Dear one,
I am beholden, eminently overjoyed,I love this feeling. Thank-you.

The night is tenebrous with spates of smoky clouds filling over the sky. I am here in Gaziabaad , at my cousin's place, will be sleeping after I finish scribing my emotions. The result was out the day I reached Delhi. And then what follows is a manifesto. I am already too edgy about my future, about myself and about every thing else. Publicizing this has made me even more petrified. I need to make it up. It was my dream.

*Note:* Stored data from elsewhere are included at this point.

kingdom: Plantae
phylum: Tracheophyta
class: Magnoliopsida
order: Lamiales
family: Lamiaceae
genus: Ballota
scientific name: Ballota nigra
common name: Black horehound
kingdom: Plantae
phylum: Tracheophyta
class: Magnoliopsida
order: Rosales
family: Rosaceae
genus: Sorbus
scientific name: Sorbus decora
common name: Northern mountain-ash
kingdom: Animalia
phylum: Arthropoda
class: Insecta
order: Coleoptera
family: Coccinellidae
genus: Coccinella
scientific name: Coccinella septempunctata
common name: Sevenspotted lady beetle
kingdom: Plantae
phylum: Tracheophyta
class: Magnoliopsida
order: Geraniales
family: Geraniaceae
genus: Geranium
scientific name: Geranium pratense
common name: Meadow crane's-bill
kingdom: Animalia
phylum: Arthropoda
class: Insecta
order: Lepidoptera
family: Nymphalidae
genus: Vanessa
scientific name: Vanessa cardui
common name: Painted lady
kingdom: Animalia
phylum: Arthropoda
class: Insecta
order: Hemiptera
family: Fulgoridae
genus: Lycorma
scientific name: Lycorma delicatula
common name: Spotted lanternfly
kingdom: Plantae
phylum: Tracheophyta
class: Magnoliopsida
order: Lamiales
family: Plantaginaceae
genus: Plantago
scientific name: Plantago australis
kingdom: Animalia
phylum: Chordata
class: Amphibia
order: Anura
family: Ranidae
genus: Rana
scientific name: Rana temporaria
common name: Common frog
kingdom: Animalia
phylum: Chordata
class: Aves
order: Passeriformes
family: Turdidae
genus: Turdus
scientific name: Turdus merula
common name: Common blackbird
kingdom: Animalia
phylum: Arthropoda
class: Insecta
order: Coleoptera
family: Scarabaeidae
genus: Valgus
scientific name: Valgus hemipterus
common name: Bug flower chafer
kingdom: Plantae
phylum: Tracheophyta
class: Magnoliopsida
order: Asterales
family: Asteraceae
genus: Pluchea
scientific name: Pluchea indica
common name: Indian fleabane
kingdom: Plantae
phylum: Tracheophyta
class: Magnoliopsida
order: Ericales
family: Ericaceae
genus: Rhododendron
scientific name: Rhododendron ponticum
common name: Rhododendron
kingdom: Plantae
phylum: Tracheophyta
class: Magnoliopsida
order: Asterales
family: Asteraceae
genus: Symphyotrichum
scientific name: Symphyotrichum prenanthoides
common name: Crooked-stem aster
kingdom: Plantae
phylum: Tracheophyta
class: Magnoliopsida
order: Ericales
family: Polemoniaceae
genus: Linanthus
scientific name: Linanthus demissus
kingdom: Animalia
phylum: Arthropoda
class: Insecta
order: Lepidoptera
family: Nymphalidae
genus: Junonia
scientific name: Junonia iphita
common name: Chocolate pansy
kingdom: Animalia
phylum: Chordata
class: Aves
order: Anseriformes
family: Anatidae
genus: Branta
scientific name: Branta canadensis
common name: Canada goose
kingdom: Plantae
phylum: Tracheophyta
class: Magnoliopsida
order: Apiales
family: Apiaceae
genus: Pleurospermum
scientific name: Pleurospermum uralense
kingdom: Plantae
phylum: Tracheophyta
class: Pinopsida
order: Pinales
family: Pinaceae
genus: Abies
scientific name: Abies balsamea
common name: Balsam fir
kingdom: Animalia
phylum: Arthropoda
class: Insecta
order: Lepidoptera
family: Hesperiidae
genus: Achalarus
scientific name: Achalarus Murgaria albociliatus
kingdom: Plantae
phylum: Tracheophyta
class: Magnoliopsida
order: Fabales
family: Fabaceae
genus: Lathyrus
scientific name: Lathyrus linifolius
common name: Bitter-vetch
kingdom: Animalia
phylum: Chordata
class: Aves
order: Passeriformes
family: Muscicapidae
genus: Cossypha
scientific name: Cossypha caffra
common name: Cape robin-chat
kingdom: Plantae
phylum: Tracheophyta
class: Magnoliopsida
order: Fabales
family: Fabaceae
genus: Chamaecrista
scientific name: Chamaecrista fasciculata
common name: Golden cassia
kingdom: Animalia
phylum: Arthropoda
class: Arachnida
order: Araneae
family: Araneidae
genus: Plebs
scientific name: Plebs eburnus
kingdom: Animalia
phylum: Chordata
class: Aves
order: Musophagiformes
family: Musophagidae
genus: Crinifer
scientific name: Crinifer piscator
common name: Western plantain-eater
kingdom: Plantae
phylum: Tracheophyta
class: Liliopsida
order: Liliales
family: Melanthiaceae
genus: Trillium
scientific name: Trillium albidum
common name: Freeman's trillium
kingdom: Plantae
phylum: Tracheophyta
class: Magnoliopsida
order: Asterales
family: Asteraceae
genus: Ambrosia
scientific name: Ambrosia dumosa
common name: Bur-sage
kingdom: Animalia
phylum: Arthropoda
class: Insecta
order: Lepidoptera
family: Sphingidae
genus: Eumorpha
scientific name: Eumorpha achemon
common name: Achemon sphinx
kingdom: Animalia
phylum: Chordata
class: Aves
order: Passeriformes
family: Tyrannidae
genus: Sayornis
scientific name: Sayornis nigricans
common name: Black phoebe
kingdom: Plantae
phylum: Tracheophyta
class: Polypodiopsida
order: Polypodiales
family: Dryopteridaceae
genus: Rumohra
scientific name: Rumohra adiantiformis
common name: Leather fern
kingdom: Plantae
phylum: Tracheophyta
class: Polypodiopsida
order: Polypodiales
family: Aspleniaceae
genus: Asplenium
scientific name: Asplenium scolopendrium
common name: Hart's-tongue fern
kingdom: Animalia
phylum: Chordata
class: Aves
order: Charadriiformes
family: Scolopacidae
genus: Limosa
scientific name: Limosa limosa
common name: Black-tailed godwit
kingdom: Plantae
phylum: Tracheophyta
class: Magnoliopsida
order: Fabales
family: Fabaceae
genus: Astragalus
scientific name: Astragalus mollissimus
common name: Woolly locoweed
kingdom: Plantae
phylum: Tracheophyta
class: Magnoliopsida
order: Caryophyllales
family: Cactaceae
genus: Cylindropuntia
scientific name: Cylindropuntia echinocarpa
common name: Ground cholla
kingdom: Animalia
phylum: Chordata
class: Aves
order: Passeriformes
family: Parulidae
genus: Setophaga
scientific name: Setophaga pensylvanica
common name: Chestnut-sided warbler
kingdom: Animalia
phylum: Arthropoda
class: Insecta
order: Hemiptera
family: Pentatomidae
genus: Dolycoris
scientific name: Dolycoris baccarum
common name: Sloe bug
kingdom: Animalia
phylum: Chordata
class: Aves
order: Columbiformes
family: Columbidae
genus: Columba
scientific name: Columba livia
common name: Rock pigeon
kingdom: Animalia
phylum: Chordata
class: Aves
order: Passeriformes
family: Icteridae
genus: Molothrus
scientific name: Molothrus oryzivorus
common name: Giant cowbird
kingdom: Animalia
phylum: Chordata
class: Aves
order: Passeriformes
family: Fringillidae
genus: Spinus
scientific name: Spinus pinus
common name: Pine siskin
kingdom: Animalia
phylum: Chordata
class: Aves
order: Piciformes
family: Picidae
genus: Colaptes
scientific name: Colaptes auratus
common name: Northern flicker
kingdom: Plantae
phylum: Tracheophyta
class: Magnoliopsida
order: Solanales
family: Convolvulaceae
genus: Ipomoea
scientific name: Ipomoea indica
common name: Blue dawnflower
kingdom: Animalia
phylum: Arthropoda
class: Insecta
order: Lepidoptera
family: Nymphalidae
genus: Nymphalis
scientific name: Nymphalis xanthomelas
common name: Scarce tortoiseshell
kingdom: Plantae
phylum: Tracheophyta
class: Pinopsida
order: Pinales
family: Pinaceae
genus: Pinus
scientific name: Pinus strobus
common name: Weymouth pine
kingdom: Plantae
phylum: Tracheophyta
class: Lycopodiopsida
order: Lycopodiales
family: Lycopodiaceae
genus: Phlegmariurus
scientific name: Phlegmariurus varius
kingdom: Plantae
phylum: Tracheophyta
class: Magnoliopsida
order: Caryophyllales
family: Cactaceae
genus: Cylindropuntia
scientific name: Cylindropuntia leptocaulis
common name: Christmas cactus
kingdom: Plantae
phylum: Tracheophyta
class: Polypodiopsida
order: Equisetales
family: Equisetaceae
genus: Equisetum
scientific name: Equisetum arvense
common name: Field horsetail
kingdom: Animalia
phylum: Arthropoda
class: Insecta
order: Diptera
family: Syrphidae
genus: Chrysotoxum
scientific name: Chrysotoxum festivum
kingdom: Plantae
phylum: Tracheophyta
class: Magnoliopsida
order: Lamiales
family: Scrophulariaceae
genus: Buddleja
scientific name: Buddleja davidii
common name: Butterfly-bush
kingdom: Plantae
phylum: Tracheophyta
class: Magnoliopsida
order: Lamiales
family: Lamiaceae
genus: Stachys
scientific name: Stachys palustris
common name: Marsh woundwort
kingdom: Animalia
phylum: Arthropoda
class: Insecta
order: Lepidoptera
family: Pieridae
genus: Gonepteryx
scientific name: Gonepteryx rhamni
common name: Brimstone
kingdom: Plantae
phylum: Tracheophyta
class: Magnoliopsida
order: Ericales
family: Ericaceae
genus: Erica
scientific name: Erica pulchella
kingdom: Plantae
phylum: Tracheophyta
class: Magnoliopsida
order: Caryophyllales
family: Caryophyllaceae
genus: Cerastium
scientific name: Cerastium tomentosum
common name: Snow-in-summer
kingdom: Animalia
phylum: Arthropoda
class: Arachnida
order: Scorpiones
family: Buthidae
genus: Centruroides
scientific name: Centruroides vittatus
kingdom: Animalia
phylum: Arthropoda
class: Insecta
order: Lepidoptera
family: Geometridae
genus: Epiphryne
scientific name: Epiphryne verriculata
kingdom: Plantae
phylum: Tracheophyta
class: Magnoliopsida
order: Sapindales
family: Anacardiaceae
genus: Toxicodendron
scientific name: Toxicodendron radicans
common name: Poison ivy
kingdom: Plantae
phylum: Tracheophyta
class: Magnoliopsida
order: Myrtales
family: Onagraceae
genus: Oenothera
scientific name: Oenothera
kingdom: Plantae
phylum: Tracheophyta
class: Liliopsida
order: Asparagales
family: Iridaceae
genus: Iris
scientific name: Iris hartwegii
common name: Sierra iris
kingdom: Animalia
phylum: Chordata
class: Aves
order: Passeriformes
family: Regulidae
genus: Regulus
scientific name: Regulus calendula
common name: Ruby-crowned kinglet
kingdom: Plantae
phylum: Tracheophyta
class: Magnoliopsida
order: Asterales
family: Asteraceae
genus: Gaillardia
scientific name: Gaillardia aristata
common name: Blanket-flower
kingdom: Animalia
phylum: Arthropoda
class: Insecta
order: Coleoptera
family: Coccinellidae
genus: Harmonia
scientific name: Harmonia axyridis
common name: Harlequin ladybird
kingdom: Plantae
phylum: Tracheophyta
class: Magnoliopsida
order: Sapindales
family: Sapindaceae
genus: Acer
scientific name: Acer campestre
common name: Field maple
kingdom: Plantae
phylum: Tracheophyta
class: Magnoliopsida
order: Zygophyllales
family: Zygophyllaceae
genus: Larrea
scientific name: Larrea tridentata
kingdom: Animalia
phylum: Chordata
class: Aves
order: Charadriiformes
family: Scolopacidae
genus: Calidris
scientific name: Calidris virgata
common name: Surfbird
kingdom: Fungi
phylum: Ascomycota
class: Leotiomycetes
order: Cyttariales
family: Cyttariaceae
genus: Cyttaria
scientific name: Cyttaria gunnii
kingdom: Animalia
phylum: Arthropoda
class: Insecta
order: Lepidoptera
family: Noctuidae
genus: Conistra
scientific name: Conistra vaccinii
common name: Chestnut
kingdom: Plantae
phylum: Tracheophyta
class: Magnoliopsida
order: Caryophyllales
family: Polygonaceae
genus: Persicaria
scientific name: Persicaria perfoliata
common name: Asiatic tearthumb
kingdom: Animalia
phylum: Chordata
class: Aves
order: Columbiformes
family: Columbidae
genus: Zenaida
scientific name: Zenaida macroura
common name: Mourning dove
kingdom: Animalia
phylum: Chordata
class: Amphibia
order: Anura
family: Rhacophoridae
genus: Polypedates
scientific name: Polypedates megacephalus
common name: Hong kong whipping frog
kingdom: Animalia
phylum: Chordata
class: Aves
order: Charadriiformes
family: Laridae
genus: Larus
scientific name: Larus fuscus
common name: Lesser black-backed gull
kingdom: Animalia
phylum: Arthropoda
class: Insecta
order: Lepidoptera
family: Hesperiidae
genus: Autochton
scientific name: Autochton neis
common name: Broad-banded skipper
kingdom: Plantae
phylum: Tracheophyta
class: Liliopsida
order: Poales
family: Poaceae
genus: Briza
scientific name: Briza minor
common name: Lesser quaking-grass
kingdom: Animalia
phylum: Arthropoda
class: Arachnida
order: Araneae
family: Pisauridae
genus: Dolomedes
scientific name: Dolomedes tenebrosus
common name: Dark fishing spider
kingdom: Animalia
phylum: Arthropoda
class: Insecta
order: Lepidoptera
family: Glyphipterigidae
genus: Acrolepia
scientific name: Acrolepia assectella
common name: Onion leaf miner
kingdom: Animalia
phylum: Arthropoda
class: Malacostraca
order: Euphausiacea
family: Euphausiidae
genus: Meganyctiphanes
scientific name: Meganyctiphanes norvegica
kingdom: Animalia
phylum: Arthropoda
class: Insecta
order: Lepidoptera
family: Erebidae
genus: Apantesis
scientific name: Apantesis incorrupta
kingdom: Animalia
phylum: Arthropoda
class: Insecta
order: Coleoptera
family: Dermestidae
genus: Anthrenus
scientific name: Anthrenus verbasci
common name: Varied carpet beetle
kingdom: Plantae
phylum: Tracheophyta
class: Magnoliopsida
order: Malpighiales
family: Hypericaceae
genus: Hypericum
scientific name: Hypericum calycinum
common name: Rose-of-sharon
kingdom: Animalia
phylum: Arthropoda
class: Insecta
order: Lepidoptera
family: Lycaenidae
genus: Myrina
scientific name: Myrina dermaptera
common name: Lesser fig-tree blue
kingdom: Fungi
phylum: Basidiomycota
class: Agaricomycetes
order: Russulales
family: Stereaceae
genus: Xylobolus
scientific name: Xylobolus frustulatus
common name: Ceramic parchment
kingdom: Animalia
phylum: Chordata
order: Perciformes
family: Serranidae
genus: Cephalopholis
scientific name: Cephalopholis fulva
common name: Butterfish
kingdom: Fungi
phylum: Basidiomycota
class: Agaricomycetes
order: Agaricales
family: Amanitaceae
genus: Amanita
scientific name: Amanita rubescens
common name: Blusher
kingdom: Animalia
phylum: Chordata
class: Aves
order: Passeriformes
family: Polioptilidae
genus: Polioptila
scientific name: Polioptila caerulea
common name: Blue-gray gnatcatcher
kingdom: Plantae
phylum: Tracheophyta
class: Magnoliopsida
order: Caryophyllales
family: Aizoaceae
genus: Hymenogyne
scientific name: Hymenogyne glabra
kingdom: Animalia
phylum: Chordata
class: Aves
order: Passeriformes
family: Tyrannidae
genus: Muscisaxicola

The night of May 0#, 2016. The night of my official birthday. I am really heavy eyed.

Date May 9, 2016.
Again Somnolence. Sitting here heavy eyed at my regular spot besides the pond is my personal tranquilizer. But the disparity between then and now is vast. When now I'm swamped by the cluster of biting mosquitoes, that time was weird . Escaping the circumstances I used to wander around in the adjoining areas.

Date : May 11, 2016.

It's Petrichor night. The cab is nearly flying on the black glittering highway. The fragrance , the cool and the moist pacifies me. Sitting on the back seat I see a curvy road, it looks magical. The parallel edges are planted with majestic trees who flaunt their silver leaves as a result of the fluorescence . Occasionally the whole passage is lighted by sudden intimidating lightning. The rain, in particular the first one of a season infuses me with sanguiness . I guess it holds true for everyone. As the cab moves away I look at the curved road. Spectacular it seemed as if it can lead you to heaven, away from all the pains of life. Further I moved it seemed straight and then straighter. There view stroked me with a philosophy, two indeed. First, When you encounter upon a distorted path seclude yourself form it the away you move the straighter it will seem. Second, you may presume a direction as easy and straightforward but getting actually into it may reveal the flaws it has got.

Date : 12 may, 2016.

I don't know how to thank.. I can feel right now releasing all the bad stuff. I am very grateful. I get this wierd feeling to pray.

Date : 13 may, 2016.

I'm sitting in the lawn in front of the CCD , the merriment of the couple on the right of me is cool. Ohh, wait that's not a couple, the thing which I was considering to be the girl's bag was actually a big hip of another girl. It's pouring down again. I've rushed away into the cafeteria there are people sitting away and near me. I see a couple, I guess certainly a couple. The girl is a Bollywood Actress look a like and the boy is......... Who cares, yes but I like him a lot. I don't love him. It's wierd . I thought that he liked me but many times I have been assured that let alone the likeness, may be he avoides me. It is the kind of experience that I have encountered first in my life. May be he's sitting facing me to show me off that he now has a girlfriend. Let him go, I don't want him to have a slight glimpse that it hurts me a little. I think they are gone. Let him go. Just leave him. Though I'm inside the rainy smell is here again . It's good that the world is changing. Let it change for good. The after affects of that feeling after seeing him with some girl is still lingering on me. The girl is fair, though I don't like the kind of face she has. I hope it has stopped raining. I'm going outside.